◆ Instructions to follow ◆
Turn every line below into a JSON list of strings, one string for each line, and leave out any blank lines.

* BEGIN Extracted material *

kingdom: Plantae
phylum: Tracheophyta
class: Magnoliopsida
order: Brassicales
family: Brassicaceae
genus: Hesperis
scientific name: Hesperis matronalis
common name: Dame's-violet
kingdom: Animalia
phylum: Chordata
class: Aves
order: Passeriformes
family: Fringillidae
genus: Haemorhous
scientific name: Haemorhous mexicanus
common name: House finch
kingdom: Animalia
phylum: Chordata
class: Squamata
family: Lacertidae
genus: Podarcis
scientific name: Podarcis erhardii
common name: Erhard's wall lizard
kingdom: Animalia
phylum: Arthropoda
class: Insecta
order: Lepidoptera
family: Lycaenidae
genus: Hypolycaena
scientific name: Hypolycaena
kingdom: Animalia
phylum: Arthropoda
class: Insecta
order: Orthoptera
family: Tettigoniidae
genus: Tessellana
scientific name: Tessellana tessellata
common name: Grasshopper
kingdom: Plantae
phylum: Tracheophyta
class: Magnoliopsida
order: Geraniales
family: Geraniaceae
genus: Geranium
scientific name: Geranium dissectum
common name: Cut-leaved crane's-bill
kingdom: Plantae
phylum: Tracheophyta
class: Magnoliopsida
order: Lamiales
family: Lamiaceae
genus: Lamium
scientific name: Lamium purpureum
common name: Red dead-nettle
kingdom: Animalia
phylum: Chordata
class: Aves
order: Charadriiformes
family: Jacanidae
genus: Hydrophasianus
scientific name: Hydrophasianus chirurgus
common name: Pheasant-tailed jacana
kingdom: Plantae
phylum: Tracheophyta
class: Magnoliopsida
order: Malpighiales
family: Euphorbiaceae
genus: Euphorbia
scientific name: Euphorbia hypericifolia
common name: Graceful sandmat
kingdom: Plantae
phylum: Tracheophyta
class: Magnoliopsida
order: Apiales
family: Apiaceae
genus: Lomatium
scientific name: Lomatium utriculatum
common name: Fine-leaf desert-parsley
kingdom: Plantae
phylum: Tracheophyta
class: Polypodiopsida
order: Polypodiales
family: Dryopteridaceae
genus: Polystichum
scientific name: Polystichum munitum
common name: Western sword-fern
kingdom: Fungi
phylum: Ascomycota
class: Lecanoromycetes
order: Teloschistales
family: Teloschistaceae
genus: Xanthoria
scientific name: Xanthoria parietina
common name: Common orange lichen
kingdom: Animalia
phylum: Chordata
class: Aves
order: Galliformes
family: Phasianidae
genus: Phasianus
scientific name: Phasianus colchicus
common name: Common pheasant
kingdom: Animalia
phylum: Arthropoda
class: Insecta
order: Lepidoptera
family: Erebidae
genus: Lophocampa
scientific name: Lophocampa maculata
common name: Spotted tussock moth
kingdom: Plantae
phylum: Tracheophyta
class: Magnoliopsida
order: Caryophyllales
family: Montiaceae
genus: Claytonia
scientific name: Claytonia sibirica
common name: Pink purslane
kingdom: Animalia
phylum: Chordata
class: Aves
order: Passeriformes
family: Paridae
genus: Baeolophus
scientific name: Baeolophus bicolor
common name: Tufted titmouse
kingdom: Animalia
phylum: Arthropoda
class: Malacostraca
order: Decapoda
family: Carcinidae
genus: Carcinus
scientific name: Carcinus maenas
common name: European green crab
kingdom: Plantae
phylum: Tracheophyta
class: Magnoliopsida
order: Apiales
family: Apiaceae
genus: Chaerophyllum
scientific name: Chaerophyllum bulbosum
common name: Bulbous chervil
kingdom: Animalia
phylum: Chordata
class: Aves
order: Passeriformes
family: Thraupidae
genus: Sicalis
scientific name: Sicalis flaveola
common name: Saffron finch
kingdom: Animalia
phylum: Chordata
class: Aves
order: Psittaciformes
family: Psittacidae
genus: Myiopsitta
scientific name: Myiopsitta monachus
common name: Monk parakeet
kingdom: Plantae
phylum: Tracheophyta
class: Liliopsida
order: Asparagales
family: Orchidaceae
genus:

* END Extracted material *

◆ Full solution ◆
[
  "kingdom: Plantae",
  "phylum: Tracheophyta",
  "class: Magnoliopsida",
  "order: Brassicales",
  "family: Brassicaceae",
  "genus: Hesperis",
  "scientific name: Hesperis matronalis",
  "common name: Dame's-violet",
  "kingdom: Animalia",
  "phylum: Chordata",
  "class: Aves",
  "order: Passeriformes",
  "family: Fringillidae",
  "genus: Haemorhous",
  "scientific name: Haemorhous mexicanus",
  "common name: House finch",
  "kingdom: Animalia",
  "phylum: Chordata",
  "class: Squamata",
  "family: Lacertidae",
  "genus: Podarcis",
  "scientific name: Podarcis erhardii",
  "common name: Erhard's wall lizard",
  "kingdom: Animalia",
  "phylum: Arthropoda",
  "class: Insecta",
  "order: Lepidoptera",
  "family: Lycaenidae",
  "genus: Hypolycaena",
  "scientific name: Hypolycaena",
  "kingdom: Animalia",
  "phylum: Arthropoda",
  "class: Insecta",
  "order: Orthoptera",
  "family: Tettigoniidae",
  "genus: Tessellana",
  "scientific name: Tessellana tessellata",
  "common name: Grasshopper",
  "kingdom: Plantae",
  "phylum: Tracheophyta",
  "class: Magnoliopsida",
  "order: Geraniales",
  "family: Geraniaceae",
  "genus: Geranium",
  "scientific name: Geranium dissectum",
  "common name: Cut-leaved crane's-bill",
  "kingdom: Plantae",
  "phylum: Tracheophyta",
  "class: Magnoliopsida",
  "order: Lamiales",
  "family: Lamiaceae",
  "genus: Lamium",
  "scientific name: Lamium purpureum",
  "common name: Red dead-nettle",
  "kingdom: Animalia",
  "phylum: Chordata",
  "class: Aves",
  "order: Charadriiformes",
  "family: Jacanidae",
  "genus: Hydrophasianus",
  "scientific name: Hydrophasianus chirurgus",
  "common name: Pheasant-tailed jacana",
  "kingdom: Plantae",
  "phylum: Tracheophyta",
  "class: Magnoliopsida",
  "order: Malpighiales",
  "family: Euphorbiaceae",
  "genus: Euphorbia",
  "scientific name: Euphorbia hypericifolia",
  "common name: Graceful sandmat",
  "kingdom: Plantae",
  "phylum: Tracheophyta",
  "class: Magnoliopsida",
  "order: Apiales",
  "family: Apiaceae",
  "genus: Lomatium",
  "scientific name: Lomatium utriculatum",
  "common name: Fine-leaf desert-parsley",
  "kingdom: Plantae",
  "phylum: Tracheophyta",
  "class: Polypodiopsida",
  "order: Polypodiales",
  "family: Dryopteridaceae",
  "genus: Polystichum",
  "scientific name: Polystichum munitum",
  "common name: Western sword-fern",
  "kingdom: Fungi",
  "phylum: Ascomycota",
  "class: Lecanoromycetes",
  "order: Teloschistales",
  "family: Teloschistaceae",
  "genus: Xanthoria",
  "scientific name: Xanthoria parietina",
  "common name: Common orange lichen",
  "kingdom: Animalia",
  "phylum: Chordata",
  "class: Aves",
  "order: Galliformes",
  "family: Phasianidae",
  "genus: Phasianus",
  "scientific name: Phasianus colchicus",
  "common name: Common pheasant",
  "kingdom: Animalia",
  "phylum: Arthropoda",
  "class: Insecta",
  "order: Lepidoptera",
  "family: Erebidae",
  "genus: Lophocampa",
  "scientific name: Lophocampa maculata",
  "common name: Spotted tussock moth",
  "kingdom: Plantae",
  "phylum: Tracheophyta",
  "class: Magnoliopsida",
  "order: Caryophyllales",
  "family: Montiaceae",
  "genus: Claytonia",
  "scientific name: Claytonia sibirica",
  "common name: Pink purslane",
  "kingdom: Animalia",
  "phylum: Chordata",
  "class: Aves",
  "order: Passeriformes",
  "family: Paridae",
  "genus: Baeolophus",
  "scientific name: Baeolophus bicolor",
  "common name: Tufted titmouse",
  "kingdom: Animalia",
  "phylum: Arthropoda",
  "class: Malacostraca",
  "order: Decapoda",
  "family: Carcinidae",
  "genus: Carcinus",
  "scientific name: Carcinus maenas",
  "common name: European green crab",
  "kingdom: Plantae",
  "phylum: Tracheophyta",
  "class: Magnoliopsida",
  "order: Apiales",
  "family: Apiaceae",
  "genus: Chaerophyllum",
  "scientific name: Chaerophyllum bulbosum",
  "common name: Bulbous chervil",
  "kingdom: Animalia",
  "phylum: Chordata",
  "class: Aves",
  "order: Passeriformes",
  "family: Thraupidae",
  "genus: Sicalis",
  "scientific name: Sicalis flaveola",
  "common name: Saffron finch",
  "kingdom: Animalia",
  "phylum: Chordata",
  "class: Aves",
  "order: Psittaciformes",
  "family: Psittacidae",
  "genus: Myiopsitta",
  "scientific name: Myiopsitta monachus",
  "common name: Monk parakeet",
  "kingdom: Plantae",
  "phylum: Tracheophyta",
  "class: Liliopsida",
  "order: Asparagales",
  "family: Orchidaceae",
  "genus:"
]